Task requirements ▸ From the records below, copy each line that has the word "lines" in it.

Data ▸
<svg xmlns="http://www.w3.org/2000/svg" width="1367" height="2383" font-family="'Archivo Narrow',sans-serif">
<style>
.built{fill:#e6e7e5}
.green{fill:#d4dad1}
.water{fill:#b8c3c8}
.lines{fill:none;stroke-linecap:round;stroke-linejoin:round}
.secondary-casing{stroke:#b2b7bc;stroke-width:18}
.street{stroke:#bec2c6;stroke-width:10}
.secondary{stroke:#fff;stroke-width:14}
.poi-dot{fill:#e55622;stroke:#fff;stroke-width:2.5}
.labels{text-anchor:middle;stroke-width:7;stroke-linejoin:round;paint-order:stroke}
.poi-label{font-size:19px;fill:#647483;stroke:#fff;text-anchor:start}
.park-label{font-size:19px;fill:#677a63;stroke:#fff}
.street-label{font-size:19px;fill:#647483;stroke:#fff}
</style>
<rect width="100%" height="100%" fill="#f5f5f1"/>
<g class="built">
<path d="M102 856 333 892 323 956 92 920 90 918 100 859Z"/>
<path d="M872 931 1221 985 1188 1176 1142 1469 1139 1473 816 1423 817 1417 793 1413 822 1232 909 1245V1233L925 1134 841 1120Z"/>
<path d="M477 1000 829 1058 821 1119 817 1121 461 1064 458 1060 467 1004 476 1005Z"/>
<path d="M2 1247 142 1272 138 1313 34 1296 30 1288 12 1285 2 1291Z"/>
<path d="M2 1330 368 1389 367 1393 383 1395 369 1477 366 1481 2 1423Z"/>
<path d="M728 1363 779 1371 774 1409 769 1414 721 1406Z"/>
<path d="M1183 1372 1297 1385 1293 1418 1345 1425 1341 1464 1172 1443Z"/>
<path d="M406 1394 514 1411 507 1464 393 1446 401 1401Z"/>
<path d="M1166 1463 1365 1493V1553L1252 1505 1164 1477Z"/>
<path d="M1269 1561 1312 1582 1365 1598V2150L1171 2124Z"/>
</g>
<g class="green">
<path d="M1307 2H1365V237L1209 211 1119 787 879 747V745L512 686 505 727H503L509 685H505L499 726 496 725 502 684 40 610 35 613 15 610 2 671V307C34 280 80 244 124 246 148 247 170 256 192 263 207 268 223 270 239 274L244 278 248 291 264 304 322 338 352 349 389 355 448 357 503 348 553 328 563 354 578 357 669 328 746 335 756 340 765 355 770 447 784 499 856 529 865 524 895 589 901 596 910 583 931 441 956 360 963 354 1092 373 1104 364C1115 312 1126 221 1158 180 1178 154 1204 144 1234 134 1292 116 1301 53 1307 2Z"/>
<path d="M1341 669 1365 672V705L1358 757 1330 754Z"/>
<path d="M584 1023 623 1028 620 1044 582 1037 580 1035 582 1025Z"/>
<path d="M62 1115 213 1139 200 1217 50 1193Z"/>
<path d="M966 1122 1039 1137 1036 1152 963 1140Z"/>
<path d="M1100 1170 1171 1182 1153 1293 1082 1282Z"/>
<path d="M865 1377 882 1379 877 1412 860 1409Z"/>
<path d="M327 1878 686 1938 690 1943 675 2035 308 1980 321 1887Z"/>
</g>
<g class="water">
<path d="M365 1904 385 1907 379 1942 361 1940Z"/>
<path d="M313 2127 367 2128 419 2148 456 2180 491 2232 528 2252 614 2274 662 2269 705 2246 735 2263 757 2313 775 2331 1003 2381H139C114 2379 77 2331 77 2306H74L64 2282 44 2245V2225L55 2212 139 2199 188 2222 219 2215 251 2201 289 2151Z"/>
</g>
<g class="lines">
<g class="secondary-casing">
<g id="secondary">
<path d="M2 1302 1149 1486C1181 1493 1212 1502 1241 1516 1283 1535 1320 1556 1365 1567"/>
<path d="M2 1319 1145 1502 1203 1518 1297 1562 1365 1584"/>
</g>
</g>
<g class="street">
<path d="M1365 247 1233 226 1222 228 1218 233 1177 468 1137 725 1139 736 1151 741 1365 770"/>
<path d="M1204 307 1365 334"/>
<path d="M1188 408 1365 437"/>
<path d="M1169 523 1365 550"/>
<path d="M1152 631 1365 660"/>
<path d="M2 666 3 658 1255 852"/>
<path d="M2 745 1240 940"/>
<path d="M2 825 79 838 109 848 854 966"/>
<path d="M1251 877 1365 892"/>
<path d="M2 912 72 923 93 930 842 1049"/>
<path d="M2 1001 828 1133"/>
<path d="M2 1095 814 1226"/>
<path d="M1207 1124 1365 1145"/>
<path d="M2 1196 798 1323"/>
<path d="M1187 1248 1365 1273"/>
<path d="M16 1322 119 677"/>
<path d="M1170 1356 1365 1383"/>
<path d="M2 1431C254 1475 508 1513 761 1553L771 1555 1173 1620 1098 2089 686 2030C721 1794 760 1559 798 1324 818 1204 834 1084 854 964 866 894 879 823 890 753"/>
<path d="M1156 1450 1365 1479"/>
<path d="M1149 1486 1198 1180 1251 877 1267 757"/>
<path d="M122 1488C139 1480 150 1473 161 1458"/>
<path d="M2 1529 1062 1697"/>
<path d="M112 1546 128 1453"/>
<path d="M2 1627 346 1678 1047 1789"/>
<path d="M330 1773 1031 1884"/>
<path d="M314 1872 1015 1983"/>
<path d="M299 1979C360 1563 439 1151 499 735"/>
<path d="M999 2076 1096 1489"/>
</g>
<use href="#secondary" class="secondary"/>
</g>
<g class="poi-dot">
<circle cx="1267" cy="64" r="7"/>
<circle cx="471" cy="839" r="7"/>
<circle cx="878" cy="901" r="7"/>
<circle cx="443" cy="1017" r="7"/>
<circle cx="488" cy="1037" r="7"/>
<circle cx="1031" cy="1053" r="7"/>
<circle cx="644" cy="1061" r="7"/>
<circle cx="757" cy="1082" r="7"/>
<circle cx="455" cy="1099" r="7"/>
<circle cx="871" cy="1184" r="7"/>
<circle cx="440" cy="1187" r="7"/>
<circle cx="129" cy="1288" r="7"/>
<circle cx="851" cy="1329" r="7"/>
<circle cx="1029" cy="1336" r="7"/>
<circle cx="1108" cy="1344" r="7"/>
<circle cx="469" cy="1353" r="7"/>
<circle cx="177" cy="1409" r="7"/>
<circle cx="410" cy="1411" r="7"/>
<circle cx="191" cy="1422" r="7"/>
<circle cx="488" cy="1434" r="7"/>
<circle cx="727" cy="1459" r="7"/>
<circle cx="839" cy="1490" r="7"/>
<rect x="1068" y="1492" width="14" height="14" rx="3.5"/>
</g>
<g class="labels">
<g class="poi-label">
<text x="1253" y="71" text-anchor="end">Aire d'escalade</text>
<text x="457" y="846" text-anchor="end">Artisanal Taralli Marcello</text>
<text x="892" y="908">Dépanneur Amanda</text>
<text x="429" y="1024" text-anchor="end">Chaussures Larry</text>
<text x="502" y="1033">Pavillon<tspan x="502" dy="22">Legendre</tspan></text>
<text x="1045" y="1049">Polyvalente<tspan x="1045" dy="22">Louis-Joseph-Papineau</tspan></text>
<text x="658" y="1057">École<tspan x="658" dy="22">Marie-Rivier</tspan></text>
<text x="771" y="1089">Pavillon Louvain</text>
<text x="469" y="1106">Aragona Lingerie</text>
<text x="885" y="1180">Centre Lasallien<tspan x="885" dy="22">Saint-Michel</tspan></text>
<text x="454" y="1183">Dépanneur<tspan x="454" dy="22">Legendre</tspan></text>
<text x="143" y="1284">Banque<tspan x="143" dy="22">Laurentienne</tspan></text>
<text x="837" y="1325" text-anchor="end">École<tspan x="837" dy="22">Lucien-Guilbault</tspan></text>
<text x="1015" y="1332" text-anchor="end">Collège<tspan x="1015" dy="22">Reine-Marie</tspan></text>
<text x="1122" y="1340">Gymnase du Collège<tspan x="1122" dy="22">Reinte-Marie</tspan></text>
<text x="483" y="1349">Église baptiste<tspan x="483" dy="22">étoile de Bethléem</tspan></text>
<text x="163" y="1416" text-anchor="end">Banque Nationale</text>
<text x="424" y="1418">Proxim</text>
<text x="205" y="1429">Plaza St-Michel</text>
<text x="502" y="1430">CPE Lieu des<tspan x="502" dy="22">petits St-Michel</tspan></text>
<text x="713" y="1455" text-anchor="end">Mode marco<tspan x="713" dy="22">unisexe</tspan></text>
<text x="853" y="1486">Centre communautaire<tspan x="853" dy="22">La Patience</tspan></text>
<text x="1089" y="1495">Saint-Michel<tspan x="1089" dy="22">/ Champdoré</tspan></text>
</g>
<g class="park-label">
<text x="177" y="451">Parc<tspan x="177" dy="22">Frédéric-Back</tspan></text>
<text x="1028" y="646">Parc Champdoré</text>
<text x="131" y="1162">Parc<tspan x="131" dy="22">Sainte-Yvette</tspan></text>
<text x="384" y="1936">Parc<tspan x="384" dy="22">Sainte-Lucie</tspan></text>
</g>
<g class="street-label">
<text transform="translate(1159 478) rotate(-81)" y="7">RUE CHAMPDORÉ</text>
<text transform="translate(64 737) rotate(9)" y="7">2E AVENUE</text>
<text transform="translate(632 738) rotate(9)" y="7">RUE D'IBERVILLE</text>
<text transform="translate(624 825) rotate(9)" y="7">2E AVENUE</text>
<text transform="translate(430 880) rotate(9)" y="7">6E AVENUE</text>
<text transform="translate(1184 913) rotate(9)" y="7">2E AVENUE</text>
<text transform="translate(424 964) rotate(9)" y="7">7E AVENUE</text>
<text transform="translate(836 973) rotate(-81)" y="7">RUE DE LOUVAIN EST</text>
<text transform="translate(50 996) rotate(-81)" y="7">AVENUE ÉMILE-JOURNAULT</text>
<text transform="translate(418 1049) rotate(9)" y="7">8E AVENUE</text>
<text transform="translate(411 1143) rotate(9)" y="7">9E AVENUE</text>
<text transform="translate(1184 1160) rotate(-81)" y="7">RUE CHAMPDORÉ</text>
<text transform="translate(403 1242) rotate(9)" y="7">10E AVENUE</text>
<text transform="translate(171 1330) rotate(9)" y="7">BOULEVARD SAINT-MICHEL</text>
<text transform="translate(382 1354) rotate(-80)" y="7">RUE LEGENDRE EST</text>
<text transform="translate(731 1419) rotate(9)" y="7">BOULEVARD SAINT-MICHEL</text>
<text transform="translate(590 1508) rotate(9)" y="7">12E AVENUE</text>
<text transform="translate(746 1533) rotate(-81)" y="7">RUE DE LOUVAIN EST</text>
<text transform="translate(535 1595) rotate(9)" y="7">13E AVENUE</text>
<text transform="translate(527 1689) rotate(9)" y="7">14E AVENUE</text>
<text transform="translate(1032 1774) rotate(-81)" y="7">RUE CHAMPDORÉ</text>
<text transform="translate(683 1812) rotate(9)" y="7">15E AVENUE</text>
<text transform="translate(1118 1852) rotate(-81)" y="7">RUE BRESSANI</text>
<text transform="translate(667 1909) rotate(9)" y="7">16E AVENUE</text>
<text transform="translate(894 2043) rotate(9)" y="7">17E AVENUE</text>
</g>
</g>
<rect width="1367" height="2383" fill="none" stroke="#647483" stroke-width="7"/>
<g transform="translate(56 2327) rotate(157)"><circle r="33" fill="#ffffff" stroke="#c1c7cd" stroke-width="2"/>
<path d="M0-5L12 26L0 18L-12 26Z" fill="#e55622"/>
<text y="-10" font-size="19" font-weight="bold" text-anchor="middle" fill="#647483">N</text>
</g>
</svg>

Solved exercise ▸
.lines{fill:none;stroke-linecap:round;stroke-linejoin:round}
<g class="lines">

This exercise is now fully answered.